Everything is right and everything is wrong with baseball.”
— Mark Harris, preface to “Diamond: The Baseball Writings of Mark Harris,” 1994
The incredible writer of the Henry Wiggen tetralogy could have been talking about last night’s game, when the Dodgers showed unbelievable grit, rallying for four in the fifth inning to take a 4-3 lead, then squandering everything in the 12th beneath the 500-pound gorillas of Ronald Belisario and Brandon League.
There isn’t much more to say about the game, so let me talk about Mr. Harris, the greatest baseball writer the nation has ever produced.
In “Diamond,” Harris recounts the tragic true story of Ray Chapman and Carl Mays.
“A single moment of baseball,” Harris writes, “has remained forever unlike any other. Memorable moments have winners and losers. This moment had no winners. Everybody lost.”
Ray Chapman was a shortstop for the Cleveland Indians that August of 1920. He was a sweetheart beloved by all his teammates, married and expecting a baby.
Carl Mays was a pitcher for the Yankees, morally rigid and unlikeable, whose “submarine” pitching style was described by one Baseball Magazine writer as looking “like a cross between an octopus and a bowler.”
In the top of the fifth in a game at the Polo Grounds, Cleveland was ahead of the Yanks, 3-0, and clinging to a slim lead in the American League. Chapman came to the plate to lead off the inning and was struck in the head by one of Mays’ crazy pitches. He went down and was taken to the hospital where he died later that night. All of baseball mourned the passing of this “glorious example of our American manhood,” as he was eulogized. The priest performing the ceremony also asked forgiveness for the man who had accidentally killed Chapman.
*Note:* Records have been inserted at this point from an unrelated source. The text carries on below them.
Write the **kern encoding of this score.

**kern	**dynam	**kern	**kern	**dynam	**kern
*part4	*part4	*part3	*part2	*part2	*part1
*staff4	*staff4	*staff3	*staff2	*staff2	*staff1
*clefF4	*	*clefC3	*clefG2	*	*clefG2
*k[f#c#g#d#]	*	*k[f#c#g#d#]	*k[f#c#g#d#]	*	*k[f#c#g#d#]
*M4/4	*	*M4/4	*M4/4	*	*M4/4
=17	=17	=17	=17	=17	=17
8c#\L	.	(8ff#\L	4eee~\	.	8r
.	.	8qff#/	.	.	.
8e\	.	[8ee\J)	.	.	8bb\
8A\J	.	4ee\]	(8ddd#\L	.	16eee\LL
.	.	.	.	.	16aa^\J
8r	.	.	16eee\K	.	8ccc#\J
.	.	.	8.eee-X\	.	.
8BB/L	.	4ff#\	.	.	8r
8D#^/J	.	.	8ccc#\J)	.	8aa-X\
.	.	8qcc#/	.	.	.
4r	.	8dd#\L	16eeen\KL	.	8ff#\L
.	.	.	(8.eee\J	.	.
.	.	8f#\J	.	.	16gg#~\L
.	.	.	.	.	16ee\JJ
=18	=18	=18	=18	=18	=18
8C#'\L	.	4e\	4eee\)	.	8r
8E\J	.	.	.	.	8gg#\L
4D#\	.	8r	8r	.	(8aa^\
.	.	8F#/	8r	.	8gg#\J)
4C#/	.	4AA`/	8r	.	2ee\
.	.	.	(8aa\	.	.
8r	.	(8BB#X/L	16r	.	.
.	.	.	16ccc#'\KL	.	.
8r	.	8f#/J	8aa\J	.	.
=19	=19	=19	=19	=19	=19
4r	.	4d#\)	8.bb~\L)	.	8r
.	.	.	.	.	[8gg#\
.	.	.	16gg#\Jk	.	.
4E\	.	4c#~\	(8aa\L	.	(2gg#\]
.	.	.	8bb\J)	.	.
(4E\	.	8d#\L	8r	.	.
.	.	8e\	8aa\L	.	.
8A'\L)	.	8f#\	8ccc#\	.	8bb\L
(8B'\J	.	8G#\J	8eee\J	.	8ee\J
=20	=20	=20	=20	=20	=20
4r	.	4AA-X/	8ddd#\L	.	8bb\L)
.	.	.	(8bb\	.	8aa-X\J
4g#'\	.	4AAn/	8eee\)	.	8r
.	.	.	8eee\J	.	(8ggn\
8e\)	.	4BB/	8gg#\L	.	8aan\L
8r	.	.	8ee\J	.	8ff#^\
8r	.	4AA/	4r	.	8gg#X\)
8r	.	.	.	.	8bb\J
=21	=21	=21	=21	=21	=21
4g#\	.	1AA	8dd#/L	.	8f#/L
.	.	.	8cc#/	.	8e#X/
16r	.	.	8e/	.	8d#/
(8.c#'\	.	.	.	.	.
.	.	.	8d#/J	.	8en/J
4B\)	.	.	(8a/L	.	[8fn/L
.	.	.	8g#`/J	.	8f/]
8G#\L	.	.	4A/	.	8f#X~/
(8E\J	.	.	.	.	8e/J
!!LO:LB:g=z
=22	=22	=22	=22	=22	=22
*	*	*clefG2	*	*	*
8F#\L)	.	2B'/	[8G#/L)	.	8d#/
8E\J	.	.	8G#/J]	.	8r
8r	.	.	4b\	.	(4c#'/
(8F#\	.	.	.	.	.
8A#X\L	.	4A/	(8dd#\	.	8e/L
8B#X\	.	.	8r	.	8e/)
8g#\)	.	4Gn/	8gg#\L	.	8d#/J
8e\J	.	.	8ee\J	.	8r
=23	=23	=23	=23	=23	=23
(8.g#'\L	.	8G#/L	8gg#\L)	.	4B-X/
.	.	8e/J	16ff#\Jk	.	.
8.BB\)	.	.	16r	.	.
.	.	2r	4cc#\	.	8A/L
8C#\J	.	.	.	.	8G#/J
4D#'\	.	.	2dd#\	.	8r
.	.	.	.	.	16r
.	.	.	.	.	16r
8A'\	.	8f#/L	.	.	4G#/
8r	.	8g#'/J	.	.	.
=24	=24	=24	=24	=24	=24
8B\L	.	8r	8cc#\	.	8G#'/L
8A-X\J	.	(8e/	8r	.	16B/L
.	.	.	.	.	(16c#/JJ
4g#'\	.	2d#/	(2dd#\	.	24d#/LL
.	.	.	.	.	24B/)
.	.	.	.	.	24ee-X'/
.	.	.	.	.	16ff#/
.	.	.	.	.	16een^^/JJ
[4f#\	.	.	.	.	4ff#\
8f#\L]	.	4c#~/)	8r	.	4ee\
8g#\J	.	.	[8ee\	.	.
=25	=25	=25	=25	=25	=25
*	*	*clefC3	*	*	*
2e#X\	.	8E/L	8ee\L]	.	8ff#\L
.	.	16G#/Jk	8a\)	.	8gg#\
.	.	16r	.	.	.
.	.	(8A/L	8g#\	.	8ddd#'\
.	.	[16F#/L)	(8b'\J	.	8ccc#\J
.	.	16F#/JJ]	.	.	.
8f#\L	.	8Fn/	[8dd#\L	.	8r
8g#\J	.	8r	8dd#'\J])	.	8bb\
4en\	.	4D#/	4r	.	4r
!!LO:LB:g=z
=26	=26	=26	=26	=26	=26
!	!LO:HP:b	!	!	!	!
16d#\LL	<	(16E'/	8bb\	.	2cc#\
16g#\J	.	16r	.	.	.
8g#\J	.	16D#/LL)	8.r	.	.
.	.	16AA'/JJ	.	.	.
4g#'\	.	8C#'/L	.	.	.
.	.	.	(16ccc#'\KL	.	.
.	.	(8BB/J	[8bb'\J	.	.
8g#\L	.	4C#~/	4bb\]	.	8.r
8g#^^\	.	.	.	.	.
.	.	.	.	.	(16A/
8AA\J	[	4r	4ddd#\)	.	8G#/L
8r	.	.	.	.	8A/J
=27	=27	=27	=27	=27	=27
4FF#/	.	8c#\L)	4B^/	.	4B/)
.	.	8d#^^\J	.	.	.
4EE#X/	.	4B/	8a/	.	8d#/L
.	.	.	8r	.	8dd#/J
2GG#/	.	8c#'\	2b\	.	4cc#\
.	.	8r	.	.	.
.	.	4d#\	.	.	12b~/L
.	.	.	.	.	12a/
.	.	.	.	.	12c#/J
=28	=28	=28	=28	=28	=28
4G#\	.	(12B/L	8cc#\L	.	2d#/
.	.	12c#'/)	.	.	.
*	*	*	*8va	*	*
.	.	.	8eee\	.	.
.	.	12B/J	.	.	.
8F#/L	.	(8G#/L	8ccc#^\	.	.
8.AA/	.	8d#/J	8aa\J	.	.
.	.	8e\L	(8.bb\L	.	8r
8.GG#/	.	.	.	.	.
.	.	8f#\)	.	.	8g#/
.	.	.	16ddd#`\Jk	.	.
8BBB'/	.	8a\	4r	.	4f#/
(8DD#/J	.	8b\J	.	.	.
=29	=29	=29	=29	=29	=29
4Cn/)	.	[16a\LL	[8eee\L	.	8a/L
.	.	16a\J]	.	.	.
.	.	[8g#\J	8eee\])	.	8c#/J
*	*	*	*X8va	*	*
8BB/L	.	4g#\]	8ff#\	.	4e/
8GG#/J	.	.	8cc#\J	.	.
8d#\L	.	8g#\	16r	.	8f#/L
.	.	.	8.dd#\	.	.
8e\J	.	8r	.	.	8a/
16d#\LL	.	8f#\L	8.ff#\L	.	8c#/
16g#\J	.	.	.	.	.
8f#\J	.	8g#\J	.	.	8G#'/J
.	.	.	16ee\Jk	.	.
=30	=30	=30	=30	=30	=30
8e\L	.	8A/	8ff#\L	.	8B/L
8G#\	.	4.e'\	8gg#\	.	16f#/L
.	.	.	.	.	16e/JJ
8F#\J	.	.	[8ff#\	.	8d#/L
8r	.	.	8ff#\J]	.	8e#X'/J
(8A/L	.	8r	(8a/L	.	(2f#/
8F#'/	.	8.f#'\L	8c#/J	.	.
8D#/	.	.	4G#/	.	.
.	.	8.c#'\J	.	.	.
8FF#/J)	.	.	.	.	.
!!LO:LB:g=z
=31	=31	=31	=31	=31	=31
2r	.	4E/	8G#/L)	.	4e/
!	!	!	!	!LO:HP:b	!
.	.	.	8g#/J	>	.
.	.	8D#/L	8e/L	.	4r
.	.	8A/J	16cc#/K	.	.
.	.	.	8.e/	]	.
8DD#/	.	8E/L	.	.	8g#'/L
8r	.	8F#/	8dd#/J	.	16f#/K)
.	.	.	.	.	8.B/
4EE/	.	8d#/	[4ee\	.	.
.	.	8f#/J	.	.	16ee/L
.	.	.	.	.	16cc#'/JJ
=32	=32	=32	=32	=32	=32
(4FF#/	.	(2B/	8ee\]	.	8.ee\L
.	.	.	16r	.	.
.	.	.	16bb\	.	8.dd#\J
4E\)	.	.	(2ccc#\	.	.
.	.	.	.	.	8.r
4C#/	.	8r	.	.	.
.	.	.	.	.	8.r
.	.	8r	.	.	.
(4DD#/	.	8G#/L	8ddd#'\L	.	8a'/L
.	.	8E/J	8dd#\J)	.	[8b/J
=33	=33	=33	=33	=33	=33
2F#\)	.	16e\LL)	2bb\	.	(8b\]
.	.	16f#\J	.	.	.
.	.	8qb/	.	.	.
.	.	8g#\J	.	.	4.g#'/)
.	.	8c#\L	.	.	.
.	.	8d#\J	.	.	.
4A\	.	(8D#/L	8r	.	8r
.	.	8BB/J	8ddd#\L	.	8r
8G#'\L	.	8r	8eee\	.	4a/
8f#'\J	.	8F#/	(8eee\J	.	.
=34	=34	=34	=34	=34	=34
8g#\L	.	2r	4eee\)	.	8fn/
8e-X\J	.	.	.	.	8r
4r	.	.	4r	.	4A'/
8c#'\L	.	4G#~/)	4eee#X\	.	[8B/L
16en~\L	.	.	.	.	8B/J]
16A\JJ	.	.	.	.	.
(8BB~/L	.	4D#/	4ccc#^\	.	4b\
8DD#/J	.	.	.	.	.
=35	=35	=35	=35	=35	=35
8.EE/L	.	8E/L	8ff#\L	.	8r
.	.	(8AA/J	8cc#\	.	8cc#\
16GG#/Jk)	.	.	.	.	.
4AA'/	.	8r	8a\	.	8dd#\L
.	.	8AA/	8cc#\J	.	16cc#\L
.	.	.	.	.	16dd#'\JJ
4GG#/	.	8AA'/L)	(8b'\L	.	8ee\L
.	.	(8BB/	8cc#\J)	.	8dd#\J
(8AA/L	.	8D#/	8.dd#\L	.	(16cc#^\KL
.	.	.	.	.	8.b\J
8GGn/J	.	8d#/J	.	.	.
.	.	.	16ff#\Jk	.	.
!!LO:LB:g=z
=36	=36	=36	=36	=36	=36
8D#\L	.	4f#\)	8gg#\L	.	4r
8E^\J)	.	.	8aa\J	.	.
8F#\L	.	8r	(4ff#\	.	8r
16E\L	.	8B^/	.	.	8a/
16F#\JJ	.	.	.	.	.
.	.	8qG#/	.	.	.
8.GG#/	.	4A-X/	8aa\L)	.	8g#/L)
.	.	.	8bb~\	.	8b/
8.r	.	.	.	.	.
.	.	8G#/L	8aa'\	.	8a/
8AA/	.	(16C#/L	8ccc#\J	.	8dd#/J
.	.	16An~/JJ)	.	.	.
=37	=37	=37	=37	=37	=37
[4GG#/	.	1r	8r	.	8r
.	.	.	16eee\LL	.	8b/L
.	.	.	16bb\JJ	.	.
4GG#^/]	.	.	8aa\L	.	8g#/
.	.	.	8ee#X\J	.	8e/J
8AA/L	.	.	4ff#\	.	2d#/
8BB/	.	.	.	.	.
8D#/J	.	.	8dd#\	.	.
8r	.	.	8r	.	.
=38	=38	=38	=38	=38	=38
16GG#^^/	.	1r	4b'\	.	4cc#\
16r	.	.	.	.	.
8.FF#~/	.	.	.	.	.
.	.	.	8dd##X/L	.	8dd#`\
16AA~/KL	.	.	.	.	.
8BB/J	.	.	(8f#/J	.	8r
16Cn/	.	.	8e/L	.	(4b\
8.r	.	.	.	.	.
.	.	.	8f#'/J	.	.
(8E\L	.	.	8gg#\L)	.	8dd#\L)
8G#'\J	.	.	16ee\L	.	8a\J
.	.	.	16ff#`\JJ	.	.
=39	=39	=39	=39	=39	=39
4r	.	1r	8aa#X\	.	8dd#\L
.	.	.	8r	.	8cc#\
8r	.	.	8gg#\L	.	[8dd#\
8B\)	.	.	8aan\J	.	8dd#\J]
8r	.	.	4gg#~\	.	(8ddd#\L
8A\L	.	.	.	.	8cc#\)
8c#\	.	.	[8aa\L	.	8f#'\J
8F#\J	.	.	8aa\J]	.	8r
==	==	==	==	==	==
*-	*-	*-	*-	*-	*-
But Mays became even more hated as “a vicious creature who threw beanballs at other players,” according to Harris. Mays said he was just trying to brush Chapman back, that he had expected Chapman to move out of the way. “That’s what I was paid to do,” he said. “Get the ball over the plate.”
On Dodgers Live yesterday, Ian Kennedy said essentially the same thing. He tried to claim he wasn’t aiming for Zack Greinke’s head, the ball just got away from him. But in the same breath he added that he was also trying to get even for “Miggy” (D’backs catcher Miguel Montero), who had been hit by Greinke an inning earlier in retaliation for another beanball Kennedy threw that had slammed Yasiel Puig in the face.
This is a dangerous game Kennedy is playing, whether he thinks it’s “what I was paid to do” or not.
Carl Mays’ career and reputation went into a downward spiral after Chapman’s death. “Nobody ever remembers anything about me,” he told the Sporting News in 1963, “except one thing — that a pitch I threw caused a man to die.”
I don’t think Ian Kennedy wants to be remembered that way, so he better reconsider the way he’s playing before it’s too late.